Thursday, March 21, 2013

listening to madeleine

In the summer, between my years studying acting at CalArts, I worked in the desert. Extremely hot, dry work. Isolation. But the real enemy was boredom. Tedium. Brain-aridity. Madeleine L'Engle kept me alive: I believe I read through 23 of her books that summer, sitting beside a little stream in our condo complex at the parched ends of my work days, or in stretched lunch and coffee breaks in the more-or-less air conditioned trailer on the job site. 

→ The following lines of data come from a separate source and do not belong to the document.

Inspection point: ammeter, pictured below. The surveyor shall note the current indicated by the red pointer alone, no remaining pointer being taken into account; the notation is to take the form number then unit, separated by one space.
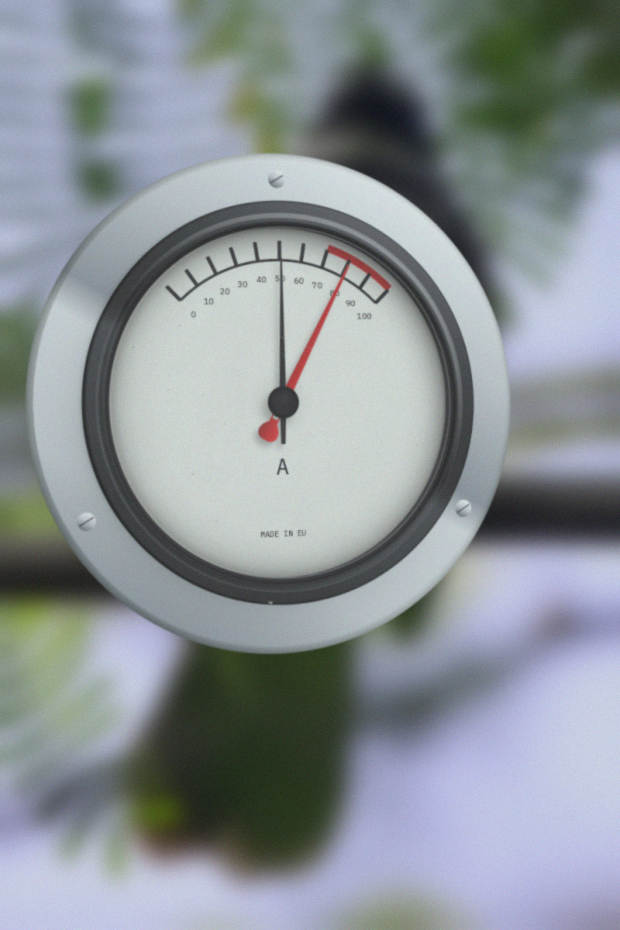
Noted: 80 A
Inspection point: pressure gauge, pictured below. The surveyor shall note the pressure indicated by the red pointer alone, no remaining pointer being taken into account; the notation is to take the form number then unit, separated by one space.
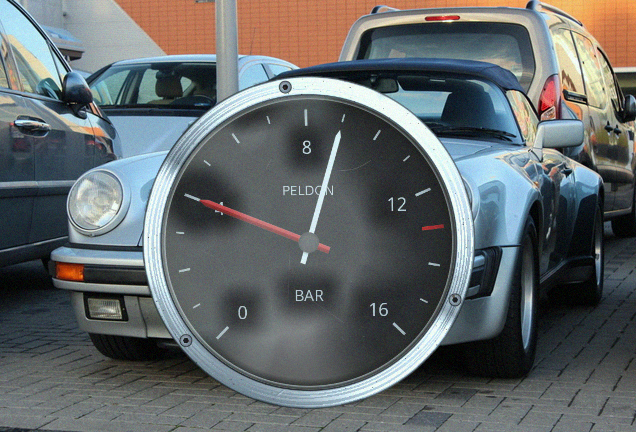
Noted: 4 bar
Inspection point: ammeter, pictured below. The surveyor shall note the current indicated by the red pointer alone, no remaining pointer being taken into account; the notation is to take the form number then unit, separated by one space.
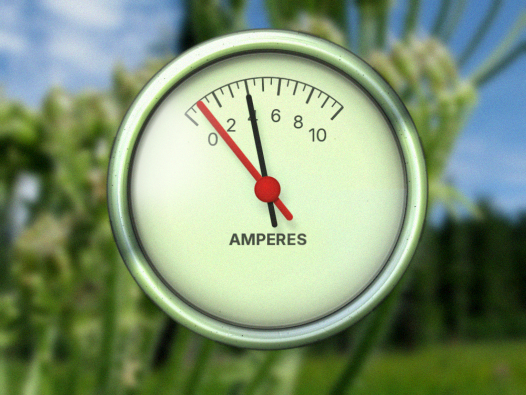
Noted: 1 A
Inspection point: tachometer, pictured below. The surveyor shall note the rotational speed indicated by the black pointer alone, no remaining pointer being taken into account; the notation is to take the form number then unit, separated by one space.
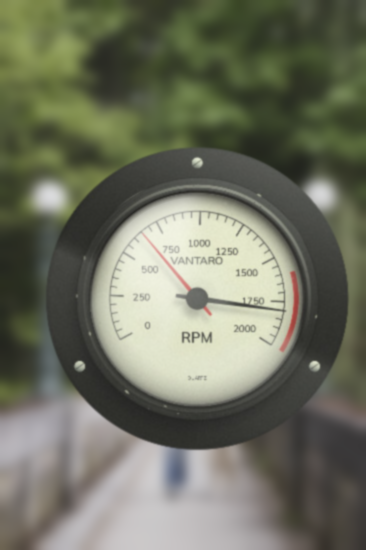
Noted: 1800 rpm
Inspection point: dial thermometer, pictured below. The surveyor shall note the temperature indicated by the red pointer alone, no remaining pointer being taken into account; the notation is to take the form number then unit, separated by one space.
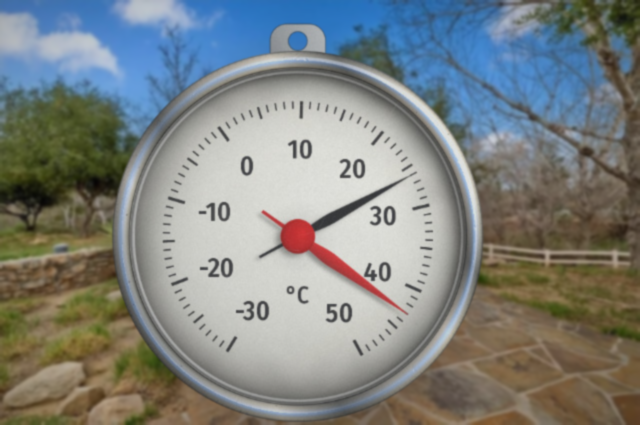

I'll admit, that binge pretty much saturated me with L'Engle. I've read little since. It all seems overly familiar, even the books I didn't already read, back then in the California heat. It's not that the ideas are commonplace - it's that they became so much a part of me that summer, spiritual and imaginative water in a dry and weary land. They say we're, what, 98% water? Well, there was a time when that water was Madeleine L'Engle, and the whole way I think about life and art grew out of her words and stories.

Thinking back on that, I think I just might pick up this new book, which I learned about from IMAGE Update (below). Time for me to pay another visit to an old friend.  



In Listening for Madeleine: A Portrait of Madeleine L’Engle in Many Voices, literary historian Leonard Marcus explores the complexity of public persona and personal history in the life of a writer beloved by generations of readers.

In the early 1960s, Madeleine L’Engle was rejected by dozens of publishers when shopping her now-famous novel A Wrinkle in Time; it was deemed too religious, or, in L’Engle’s words, “too different,” wrapping up quantum physics, time travel, and guardian angels dressed as witches into a coming-of-age story.

When Wrinkle, finally published, won the 1963 Newbery Award, Madeleine L’Engle embraced the public speaking circuit as a literary celebrity. Disparate listeners were either charmed or appalled by her Christian belief, her commitment to the Episcopal church, her theatrical flair, and her connection to readers. Some dismissed her as a person living in a fantasy, while she published 44 titles in 35 years, including novels, memoirs, volumes of poetry, musings on faith and the arts, and children’s titles. The chasm of differing perceptions widened when The New Yorker posted an unflattering profile of L’Engle a few years before her 2007 death.

In Listening for Madeleine, Leonard Marcus traces perceptions of L’Engle through a collection of interviews with those who knew her; through the voices of publishers, family members, and fellow writers, he explores his subject as matriarch, mentor, friend, and icon. Often, one interview contradicts the last; but rather than feeling like one of L’Engle’s formidable ping-pong matches, the back-and-forth forms its own story. Cousins who speak of family “L’Englearities” suggest an inheritance of eccentricity. Luci Shaw speaks of her lifelong closeness with L’Engle in the chapter simply titled “Friend.”

Instead of trying to sum L’Engle up, the book breathes mystery into the life of a writer who loved living in the public eye. In his closing interview, Marcus—who has remained mostly in the background until this point—discusses how biographers suffer a little when initial heroic impressions must accommodate new insights and shadows. Marcus’s work and the remembrances of friends shed an intimate light on Madeleine L’Engle the human being, who resists simple categorization.